Nevertheless he was anxious about this plan, even if it was his own. So much depended on everything falling into place at just the right time and in the right way. A failure on any front would scuttle the entire effort, and the most obvious risk lay with how the girl would respond to what was being done to her.
He intended to extract a further guarantee from Mischa this very day that her magic was doing what she had promised.

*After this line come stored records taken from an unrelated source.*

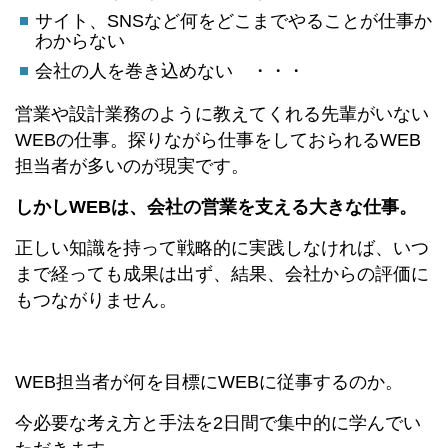
サイト、SNSなど何をどこまでやることが仕事か
わからない
会社の人を巻き込めない ・・・
営業や設計業務のように教えてくれる先輩がいない
WEBの仕事。探りながら仕事をしておられるWEB
担当者が多いのが現実です。
しかしWEBは、会社の営業を支える大きな仕事。
正しい知識を持って戦略的に実践しなければ、いつ
まで経っても成果は出ず、結果、会社からの評価に
もつながりません。
WEB担当者が何を目標にWEBに従事するのか。
今必要な考え方と手法を2日間で集中的に学んでい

Tall, spare, and shadowed within his cloak and cowl, he cut an imposing figure as he passed the field manager’s boy where he worked on repairs to a parse tube set up on blocks close by the business office. The manager himself was present, sitting inside the building, visible through the viewing window, head bent to whatever task currently occupied him. He waited for either of them to glance up at him, but when neither did he dismissed them automatically from further consideration. The boy was occasionally useful, his father less so. Neither had an important place in his life. Even so, he supposed he was more comfortable passing them by unnoticed.
But then he stopped abruptly and turned toward the boy, a new thought occurring to him. He considered it momentarily, then he walked over. Now the boy was looking up at him, an uncertain look on his face.